*** SOURCE DOCUMENT Section Begins ***
Because migration of many wild birds is a temperature-driven phenomenon, scientists can also use satellites to remotely sense land surface temperatures and predict the likelihood of the onset of migration to breeding, molting and wintering grounds. And, unlike weather station or climate data, which is spotty in many poor or remote regions, satellites can provide broad, high-resolution, real-time temperature data.

Says Xiao, "This is all about having geospatial information to do a risk assessment, to help develop the surveillance system and the early warning and early response strategies. We're testing this in the most complex agricultural setting, Asia," he adds, "and if we can do it well there we believe we can do the same in the United States."


Just Add Water

A new all-in-one treatment for polluted river beds

UNH engineers are designing a "sniffling, sneezing, aching, fever, so-you-can-rest" remedy for polluted river sediment. Jeff Melton '94G and Kevin Gardner are part of a bi-coastal team that received a $1.1 million grant from the Department of Defense to combine different remediation strategies into one "prescription" for sediments contaminated by a range of pollutants.
*** SOURCE DOCUMENT Section Ends ***
*** DATA FOR ANALYSIS Section Begins ***
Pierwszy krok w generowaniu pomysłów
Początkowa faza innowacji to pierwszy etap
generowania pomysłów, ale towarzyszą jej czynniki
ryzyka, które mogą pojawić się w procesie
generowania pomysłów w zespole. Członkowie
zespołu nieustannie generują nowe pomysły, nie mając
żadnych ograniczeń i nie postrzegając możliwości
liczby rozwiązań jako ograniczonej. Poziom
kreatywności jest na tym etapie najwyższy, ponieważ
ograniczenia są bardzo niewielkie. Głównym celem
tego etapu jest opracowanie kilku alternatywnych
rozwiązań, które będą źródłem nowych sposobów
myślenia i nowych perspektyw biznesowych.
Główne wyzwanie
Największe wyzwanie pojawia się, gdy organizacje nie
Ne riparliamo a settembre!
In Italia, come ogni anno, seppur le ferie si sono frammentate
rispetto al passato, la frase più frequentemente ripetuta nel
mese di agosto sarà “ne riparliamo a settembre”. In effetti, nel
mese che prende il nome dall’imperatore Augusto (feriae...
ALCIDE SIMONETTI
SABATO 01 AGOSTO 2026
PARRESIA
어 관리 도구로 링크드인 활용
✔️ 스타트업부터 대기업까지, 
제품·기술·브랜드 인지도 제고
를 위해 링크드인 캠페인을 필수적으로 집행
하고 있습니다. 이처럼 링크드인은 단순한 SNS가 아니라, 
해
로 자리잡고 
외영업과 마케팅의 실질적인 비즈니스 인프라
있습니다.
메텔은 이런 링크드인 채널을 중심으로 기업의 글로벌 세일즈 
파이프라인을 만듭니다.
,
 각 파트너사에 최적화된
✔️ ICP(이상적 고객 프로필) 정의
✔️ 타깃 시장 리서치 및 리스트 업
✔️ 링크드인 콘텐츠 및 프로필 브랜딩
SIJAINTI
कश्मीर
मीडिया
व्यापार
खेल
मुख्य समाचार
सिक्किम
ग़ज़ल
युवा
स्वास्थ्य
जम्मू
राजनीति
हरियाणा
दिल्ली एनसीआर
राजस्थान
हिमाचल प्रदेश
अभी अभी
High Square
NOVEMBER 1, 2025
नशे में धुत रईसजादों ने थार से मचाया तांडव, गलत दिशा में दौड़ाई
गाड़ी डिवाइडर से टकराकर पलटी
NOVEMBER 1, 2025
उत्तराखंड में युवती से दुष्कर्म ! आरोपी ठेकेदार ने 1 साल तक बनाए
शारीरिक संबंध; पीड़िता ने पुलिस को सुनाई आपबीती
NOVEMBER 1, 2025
*** DATA FOR ANALYSIS Section Ends ***
- _TASKS FOR THIS EXERCISE_
a – From the source text, copy the passage starting with "UNH engineers are" and going on through "range of pollutants.".
b – Answer these questions from the source text:
(i) According to the source text, what kind of phenomenon is the migration of many wild birds?
(ii) Where does Xiao say the approach is being tested?
(iii) How much was the grant for the sediment remedy team, and which department gave it?

- _RESULTS FOR THE EXERCISE_
a –
UNH engineers are designing a "sniffling, sneezing, aching, fever, so-you-can-rest" remedy for polluted river sediment. Jeff Melton '94G and Kevin Gardner are part of a bi-coastal team that received a $1.1 million grant from the Department of Defense to combine different remediation strategies into one "prescription" for sediments contaminated by a range of pollutants.

b –
(i) A temperature-driven phenomenon.
(ii) Asia, which he calls the most complex agricultural setting.
(iii) $1.1 million, from the Department of Defense.